A perverse joke he had almost perpetrated on the Cove—his parting venomous arrow. Here was a poem to read aloud on Campbell’s Cove Day, to celebrate preparedness, unity, a day for patriots! What a climax he had planned to their mock invasion.

And written by Kenneth Tobin. The conscientious son of a conscientious father!

She read the others. A paltry lot he had called them because each one sang a song of simple pleasure. What did he know of a little truth, a little love except as he perverted it to an epic distortion? One among the entries was quite suited to the occasion, extolling love and dove and Campbell’s Cove—childish, eager words, perhaps, but to be childlike and eager was a most wonderful thing. Certainly in this age of cynicism.

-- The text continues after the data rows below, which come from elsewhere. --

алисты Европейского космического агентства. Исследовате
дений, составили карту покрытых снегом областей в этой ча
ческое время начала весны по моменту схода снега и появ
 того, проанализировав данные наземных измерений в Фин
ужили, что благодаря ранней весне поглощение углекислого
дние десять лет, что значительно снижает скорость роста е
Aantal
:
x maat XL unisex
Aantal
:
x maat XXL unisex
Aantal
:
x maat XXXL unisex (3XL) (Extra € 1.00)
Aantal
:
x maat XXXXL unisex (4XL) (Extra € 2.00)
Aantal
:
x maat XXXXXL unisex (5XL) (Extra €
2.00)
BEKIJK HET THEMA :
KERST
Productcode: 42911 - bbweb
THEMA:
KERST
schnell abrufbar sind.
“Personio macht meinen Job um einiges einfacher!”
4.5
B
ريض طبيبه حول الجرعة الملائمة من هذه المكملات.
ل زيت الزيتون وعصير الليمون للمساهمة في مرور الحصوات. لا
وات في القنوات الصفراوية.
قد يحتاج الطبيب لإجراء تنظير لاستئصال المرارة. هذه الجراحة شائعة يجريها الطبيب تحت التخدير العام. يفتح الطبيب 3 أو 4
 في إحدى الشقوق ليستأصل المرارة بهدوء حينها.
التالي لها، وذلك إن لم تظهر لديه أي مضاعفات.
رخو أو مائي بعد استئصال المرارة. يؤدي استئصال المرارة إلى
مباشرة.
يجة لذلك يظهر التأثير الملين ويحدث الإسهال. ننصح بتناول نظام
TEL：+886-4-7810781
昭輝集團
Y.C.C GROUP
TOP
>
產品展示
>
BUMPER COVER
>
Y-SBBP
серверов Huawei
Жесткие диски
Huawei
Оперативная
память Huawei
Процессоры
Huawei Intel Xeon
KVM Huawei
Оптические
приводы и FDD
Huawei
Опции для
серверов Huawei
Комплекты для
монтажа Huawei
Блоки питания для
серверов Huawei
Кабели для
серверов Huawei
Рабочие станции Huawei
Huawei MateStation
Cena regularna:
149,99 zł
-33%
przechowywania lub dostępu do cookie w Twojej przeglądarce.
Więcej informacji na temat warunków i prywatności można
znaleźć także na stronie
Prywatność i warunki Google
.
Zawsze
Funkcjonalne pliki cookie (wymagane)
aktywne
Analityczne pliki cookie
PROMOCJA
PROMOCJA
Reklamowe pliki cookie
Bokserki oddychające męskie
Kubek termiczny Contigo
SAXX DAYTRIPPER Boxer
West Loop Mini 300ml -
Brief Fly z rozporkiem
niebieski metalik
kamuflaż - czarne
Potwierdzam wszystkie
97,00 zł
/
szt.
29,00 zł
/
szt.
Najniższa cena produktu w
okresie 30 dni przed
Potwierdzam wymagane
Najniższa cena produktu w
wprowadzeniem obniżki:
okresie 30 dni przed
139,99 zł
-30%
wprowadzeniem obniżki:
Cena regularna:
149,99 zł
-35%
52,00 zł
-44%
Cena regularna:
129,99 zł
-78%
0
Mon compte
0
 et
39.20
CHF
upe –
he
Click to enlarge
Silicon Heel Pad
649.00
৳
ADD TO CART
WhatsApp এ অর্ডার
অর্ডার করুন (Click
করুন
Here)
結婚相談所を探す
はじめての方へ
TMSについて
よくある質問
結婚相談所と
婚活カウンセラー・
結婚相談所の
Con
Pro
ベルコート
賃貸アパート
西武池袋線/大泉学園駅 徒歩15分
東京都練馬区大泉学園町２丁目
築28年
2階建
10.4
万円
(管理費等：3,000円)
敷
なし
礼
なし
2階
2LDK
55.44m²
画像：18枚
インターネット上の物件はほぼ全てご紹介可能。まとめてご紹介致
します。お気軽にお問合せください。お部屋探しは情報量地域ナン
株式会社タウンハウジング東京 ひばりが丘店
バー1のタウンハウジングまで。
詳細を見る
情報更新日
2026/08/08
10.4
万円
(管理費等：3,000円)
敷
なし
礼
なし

She sat a long time thinking about it, and in the end she decided that Mr. Sykes should bless love and dove and Campbell’s Cove in spite of himself. And coincidental to the happy irony, Doctor Copithorne should discover himself the father of a budding poet.

38

I
T WAS A WEEK
of high and glorious accomplishment for Hannah. The town had roused itself from its show of mourning, and under her direction, the citizens prepared themselves for the annual festival—a festival despite its serious overtones, she reminded them. Her enthusiasm was infectious, and there seemed to be no bottom to her store of it. In her own heart she was sure that she would take no more plunges down the dark morass from which sleep gave the only respite.